А теперь скажите, может ли женщина, всю жизнь ощущавшая некое неудобство оттого, что она не в состоянии коня на скаку остановить или войти в горящую избу (как того требовало советское воспитание, основанное на углубленном изучении отечественной классики), остаться равнодушной к подобным словам? Если бы Уэсуги не покорил меня в первые же минуты знакомства, то, несомненно, добился бы моего расположения потом. Мы были обречены друг на друга.
Это не значит, что все произошло сразу и вдруг. Судьба не любит повторяться — она придирчивый художник, и наша с Нобунага история развивалась совсем иначе.
Он очень быстро завоевал любовь и уважение своих учеников, продемонстрировав им настоящие чудеса выдержки, хладнокровия и владения своим телом. Помню, кто-то из курсантов высказал недоверие к вычитанному недавно факту, что стрелы можно ловить руками. Утверждал, что это все голливудские штучки и прекрасная операторская работа, но на самом деле человек не может обладать такой реакцией. Уэсуги оставил это выступление без ответа, и я уж собралась во всеуслышание поведать, что мне известно о технике ядомэ-дзюцу (отбивание стрел), но вовремя прикусила язык. Кто я такая, чтобы нарушать приказ учителя? И что с того, что приказ не был облечен в слова?

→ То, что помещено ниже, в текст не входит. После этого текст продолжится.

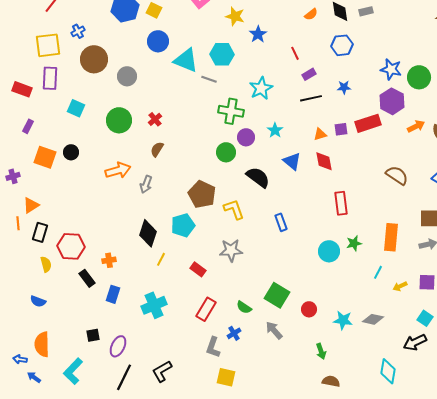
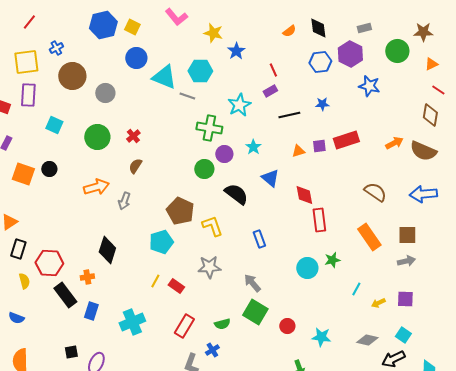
gray rectangle: (366, 11) -> (364, 28), moved
purple rectangle: (309, 74) -> (270, 91), moved
green circle: (419, 77) -> (397, 51), moved
purple hexagon: (392, 101) -> (350, 54), moved
red diamond: (324, 161) -> (304, 195), moved
black diamond: (148, 233) -> (107, 250), moved
orange rectangle: (391, 237) -> (369, 237), moved, turned -40
yellow line: (161, 259) -> (155, 281), moved
black rectangle: (87, 278) -> (65, 295), size x1.4
green semicircle: (244, 307) -> (222, 324), turned -49
gray diamond: (373, 319) -> (367, 340), moved
gray arrow: (274, 330) -> (252, 283), moved

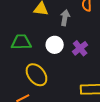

Быть может, вам покажется странным, что я проявила несвойственную мне покорность. Но ничего удивительного в том нет. В спортивном зале, где мы овладевали искусством рукопашного боя, и в тире, где нас учили метко стрелять, я не делила человечество на женщин и мужчин. Если в реальной жизни ни одному мужчине не позволила бы я приказывать, то когда речь заходила об отношениях учитель — ученик, мое мировоззрение кардинальным образом менялось.
Я хотела добиться многого. И если мне представился такой редкий, похожий на новогоднее волшебство, случай обучаться у настоящего виртуоза, то я просто обязана играть по его правилам. Тем более что справедливость требует признать: это были даже не его правила, а непреложные законы таинственного и загадочного мира, в котором он только и мог чувствовать себя полноценным человеком. И он сам следовал им неукоснительно.

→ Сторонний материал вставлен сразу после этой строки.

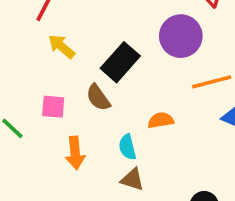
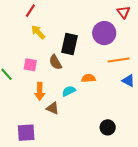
black rectangle: (120, 62) -> (70, 44), turned -35
cyan semicircle: (127, 147) -> (69, 91), turned 72
brown triangle: (132, 180) -> (53, 108), moved

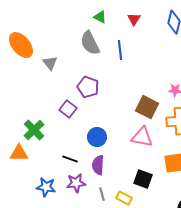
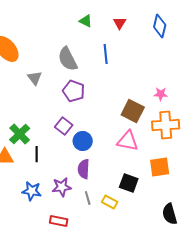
gray semicircle: (90, 43) -> (68, 59), moved
gray triangle: (50, 63) -> (35, 78), moved
purple square: (68, 109) -> (64, 126), moved
black line: (70, 159) -> (37, 154), moved, turned 70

Я заслужила уважение иэмото тем, что, желая учиться у него, разделила и его убеждения.
Что же до крохотного конфликта по поводу ядомэ, то через несколько дней Уэсуги принес на занятия несколько арбалетиков. В отличие от европейских аналогов они оказались маленькими, компактными, и их можно было легко удержать в одной руке.
Иэмото расставил пятерых курсантов полукругом и, наскоро обучив их пользоваться арбалетами, приказал стрелять в него так быстро, как они только смогут. Вообразите себе квадратные глаза наших доморощенных скептиков, когда они увидели, с какой ошеломительной легкостью японец перехватывает на лету короткие арбалетные стрелы и отбивает металлическим наручем те, которые перехватить не успел. В скобках отмечу, что не успевал он только изредка.
— Человек должен оставаться невредимым под ливнем стрел, — невозмутимо сообщил он, когда упражнение закончилось. — А попутно нам удалось выяснить, что стреляете вы из рук вон плохо. Вам нужно учиться стрелять не только из огнестрельного оружия, и не только из современного, а из любого, из какого придется.
Больше никто и никогда не высказывал сомнений по поводу его невероятного мастерства. Конечно, мы понимали, что нам подобных успехов уже не добиться — слишком поздно мы начали тренироваться (лет по двадцать пять каждый профукал). Да и не хватило бы нам, с нашим европейским образом мышления, выдержки и терпения, чтобы достичь подобной гармонии. И все же под чутким руководством Нобунага мы становились незаурядными бойцами.